Write the listing below again, word for word.

════════════════

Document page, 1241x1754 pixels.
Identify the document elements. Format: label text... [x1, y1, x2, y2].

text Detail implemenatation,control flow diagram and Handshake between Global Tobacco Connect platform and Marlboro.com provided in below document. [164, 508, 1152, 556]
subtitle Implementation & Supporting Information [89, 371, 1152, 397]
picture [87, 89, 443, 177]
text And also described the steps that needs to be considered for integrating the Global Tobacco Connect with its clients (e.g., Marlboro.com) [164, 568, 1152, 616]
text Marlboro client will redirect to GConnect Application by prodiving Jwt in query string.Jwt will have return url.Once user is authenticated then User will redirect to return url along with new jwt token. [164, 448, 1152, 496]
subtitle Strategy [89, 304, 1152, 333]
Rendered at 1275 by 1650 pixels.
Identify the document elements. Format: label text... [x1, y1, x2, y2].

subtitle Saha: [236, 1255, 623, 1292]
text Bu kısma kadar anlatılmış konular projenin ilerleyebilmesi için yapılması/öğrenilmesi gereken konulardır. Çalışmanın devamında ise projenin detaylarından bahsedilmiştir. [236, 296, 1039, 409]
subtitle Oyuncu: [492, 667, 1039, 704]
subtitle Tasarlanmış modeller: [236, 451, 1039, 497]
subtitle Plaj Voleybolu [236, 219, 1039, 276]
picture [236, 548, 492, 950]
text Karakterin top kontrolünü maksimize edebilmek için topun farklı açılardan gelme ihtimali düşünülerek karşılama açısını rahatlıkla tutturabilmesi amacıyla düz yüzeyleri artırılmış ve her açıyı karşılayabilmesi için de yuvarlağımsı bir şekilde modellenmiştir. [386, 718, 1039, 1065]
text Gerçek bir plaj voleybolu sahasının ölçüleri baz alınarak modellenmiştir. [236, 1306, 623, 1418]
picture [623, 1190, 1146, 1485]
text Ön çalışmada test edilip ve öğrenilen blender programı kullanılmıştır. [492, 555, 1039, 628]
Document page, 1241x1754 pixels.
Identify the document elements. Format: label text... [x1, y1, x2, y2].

════════════════

• Answer for this exercise:
Document page, 1241x1754 pixels.
Identify the document elements. Format: label text... [x1, y1, x2, y2].

text Detail implemenatation,control flow diagram and Handshake between Global Tobacco Connect platform and Marlboro.com provided in below document. [164, 508, 1152, 556]
subtitle Implementation & Supporting Information [89, 371, 1152, 397]
picture [87, 89, 443, 177]
text And also described the steps that needs to be considered for integrating the Global Tobacco Connect with its clients (e.g., Marlboro.com) [164, 568, 1152, 616]
text Marlboro client will redirect to GConnect Application by prodiving Jwt in query string.Jwt will have return url.Once user is authenticated then User will redirect to return url along with new jwt token. [164, 448, 1152, 496]
subtitle Strategy [89, 304, 1152, 333]
Rendered at 1275 by 1650 pixels.
Identify the document elements. Format: label text... [x1, y1, x2, y2].

subtitle Saha: [236, 1255, 623, 1292]
text Bu kısma kadar anlatılmış konular projenin ilerleyebilmesi için yapılması/öğrenilmesi gereken konulardır. Çalışmanın devamında ise projenin detaylarından bahsedilmiştir. [236, 296, 1039, 409]
subtitle Oyuncu: [492, 667, 1039, 704]
subtitle Tasarlanmış modeller: [236, 451, 1039, 497]
subtitle Plaj Voleybolu [236, 219, 1039, 276]
picture [236, 548, 492, 950]
text Karakterin top kontrolünü maksimize edebilmek için topun farklı açılardan gelme ihtimali düşünülerek karşılama açısını rahatlıkla tutturabilmesi amacıyla düz yüzeyleri artırılmış ve her açıyı karşılayabilmesi için de yuvarlağımsı bir şekilde modellenmiştir. [386, 718, 1039, 1065]
text Gerçek bir plaj voleybolu sahasının ölçüleri baz alınarak modellenmiştir. [236, 1306, 623, 1418]
picture [623, 1190, 1146, 1485]
text Ön çalışmada test edilip ve öğrenilen blender programı kullanılmıştır. [492, 555, 1039, 628]
Document page, 1241x1754 pixels.
Identify the document elements. Format: label text... [x1, y1, x2, y2].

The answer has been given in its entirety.